## Problem to work on
Search the records for lines with the word "Parse" and copy each match.

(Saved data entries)
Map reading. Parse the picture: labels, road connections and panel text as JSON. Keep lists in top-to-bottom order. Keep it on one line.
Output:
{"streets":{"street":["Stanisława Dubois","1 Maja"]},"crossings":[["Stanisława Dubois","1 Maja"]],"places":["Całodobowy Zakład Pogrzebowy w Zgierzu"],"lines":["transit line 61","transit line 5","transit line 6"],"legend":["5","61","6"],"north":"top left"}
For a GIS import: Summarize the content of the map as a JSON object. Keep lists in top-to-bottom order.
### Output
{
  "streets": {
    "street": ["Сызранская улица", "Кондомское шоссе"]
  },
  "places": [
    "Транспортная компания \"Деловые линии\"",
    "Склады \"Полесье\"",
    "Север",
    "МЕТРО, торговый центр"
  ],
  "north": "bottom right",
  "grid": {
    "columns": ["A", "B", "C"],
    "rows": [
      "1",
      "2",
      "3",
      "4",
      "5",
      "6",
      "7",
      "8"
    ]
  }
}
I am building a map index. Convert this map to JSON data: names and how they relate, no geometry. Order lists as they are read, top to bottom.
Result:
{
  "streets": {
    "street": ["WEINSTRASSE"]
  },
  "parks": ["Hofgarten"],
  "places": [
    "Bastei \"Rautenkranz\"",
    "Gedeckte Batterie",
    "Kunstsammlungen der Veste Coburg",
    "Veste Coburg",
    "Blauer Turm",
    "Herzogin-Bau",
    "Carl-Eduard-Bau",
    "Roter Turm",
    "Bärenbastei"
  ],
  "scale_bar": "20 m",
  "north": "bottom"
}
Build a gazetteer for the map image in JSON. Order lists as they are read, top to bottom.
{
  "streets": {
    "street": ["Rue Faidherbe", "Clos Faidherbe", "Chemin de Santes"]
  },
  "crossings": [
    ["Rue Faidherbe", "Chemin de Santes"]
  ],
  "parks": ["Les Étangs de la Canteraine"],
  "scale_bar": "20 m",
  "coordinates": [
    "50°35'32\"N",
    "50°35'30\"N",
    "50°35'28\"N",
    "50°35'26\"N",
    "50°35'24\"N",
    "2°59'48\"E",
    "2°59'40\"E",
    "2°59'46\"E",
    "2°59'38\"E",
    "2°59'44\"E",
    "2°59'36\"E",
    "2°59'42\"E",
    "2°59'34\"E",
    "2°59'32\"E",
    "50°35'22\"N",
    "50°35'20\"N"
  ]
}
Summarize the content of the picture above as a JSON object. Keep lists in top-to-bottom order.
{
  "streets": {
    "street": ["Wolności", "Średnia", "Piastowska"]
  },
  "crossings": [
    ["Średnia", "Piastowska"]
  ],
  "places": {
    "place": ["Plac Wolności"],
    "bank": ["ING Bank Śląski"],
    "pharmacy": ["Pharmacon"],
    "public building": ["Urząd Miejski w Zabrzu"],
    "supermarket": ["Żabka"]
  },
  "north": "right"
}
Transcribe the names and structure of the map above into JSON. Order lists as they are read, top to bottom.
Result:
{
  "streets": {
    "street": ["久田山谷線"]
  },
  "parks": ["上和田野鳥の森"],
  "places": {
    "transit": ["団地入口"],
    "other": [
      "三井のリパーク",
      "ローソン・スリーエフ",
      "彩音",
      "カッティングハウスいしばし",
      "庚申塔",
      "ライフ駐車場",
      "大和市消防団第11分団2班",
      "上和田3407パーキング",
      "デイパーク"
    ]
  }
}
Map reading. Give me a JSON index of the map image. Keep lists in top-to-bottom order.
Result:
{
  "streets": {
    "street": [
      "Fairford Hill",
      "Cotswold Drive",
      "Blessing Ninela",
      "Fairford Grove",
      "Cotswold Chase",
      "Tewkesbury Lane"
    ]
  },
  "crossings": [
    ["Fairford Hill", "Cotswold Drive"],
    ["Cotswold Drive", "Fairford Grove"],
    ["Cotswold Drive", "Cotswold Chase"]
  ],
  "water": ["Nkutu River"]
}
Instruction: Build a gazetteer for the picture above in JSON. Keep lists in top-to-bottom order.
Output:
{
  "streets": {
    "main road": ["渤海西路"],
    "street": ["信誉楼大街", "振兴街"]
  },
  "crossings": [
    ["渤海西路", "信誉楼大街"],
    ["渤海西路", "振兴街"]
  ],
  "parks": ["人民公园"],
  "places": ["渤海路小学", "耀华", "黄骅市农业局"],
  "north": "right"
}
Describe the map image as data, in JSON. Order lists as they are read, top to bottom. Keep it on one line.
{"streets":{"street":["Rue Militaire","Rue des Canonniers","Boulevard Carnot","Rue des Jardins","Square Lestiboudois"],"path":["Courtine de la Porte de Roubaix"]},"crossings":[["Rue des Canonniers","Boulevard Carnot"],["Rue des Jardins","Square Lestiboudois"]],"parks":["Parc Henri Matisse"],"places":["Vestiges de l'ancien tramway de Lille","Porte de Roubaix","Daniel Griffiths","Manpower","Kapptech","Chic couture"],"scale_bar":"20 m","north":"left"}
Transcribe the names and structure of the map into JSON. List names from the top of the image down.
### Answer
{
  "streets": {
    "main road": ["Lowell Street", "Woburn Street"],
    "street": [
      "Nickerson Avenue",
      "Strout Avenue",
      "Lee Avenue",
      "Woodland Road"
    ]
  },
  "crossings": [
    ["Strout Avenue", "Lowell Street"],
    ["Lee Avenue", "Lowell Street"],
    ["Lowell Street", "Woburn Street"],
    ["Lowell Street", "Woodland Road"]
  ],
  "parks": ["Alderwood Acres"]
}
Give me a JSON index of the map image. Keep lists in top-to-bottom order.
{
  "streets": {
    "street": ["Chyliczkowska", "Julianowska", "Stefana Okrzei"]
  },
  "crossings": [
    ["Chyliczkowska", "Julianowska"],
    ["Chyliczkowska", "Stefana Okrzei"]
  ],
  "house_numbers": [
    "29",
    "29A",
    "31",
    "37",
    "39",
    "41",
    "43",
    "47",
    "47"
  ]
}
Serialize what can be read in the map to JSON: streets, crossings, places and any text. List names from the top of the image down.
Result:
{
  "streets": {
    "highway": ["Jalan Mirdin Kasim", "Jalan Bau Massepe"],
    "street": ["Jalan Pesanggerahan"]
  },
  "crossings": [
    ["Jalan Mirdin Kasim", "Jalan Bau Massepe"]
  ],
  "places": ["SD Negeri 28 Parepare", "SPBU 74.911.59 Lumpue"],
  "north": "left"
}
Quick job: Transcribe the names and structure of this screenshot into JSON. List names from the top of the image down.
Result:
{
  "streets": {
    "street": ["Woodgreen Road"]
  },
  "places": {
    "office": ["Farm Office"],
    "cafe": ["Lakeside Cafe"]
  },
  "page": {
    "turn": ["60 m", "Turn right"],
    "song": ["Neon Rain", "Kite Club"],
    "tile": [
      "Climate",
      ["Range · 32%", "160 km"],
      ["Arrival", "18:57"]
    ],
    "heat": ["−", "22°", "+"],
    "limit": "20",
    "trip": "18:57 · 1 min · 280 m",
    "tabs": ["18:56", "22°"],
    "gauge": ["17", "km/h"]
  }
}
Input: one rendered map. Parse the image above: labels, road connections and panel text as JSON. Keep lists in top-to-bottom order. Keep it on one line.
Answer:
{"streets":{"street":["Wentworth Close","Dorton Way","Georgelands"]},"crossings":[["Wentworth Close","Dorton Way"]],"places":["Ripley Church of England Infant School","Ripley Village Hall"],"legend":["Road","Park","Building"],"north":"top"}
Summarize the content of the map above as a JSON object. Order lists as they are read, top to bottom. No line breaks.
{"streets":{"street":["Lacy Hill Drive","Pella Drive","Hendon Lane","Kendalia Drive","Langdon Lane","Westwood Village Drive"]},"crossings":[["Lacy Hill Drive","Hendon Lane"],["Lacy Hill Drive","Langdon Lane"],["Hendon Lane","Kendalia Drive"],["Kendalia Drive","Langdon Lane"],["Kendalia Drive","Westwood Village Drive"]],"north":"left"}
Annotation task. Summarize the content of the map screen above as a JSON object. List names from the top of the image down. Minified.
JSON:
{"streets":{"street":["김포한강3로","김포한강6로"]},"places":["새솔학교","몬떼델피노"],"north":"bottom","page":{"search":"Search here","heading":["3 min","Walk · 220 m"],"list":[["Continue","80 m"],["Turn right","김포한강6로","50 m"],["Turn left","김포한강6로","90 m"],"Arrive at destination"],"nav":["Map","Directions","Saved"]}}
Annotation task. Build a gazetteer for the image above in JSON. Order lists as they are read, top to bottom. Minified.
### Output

## Response below
Map reading. Parse the picture: labels, road connections and panel text as JSON. Keep lists in top-to-bottom order. Keep it on one line.
Input: one rendered map. Parse the image above: labels, road connections and panel text as JSON. Keep lists in top-to-bottom order. Keep it on one line.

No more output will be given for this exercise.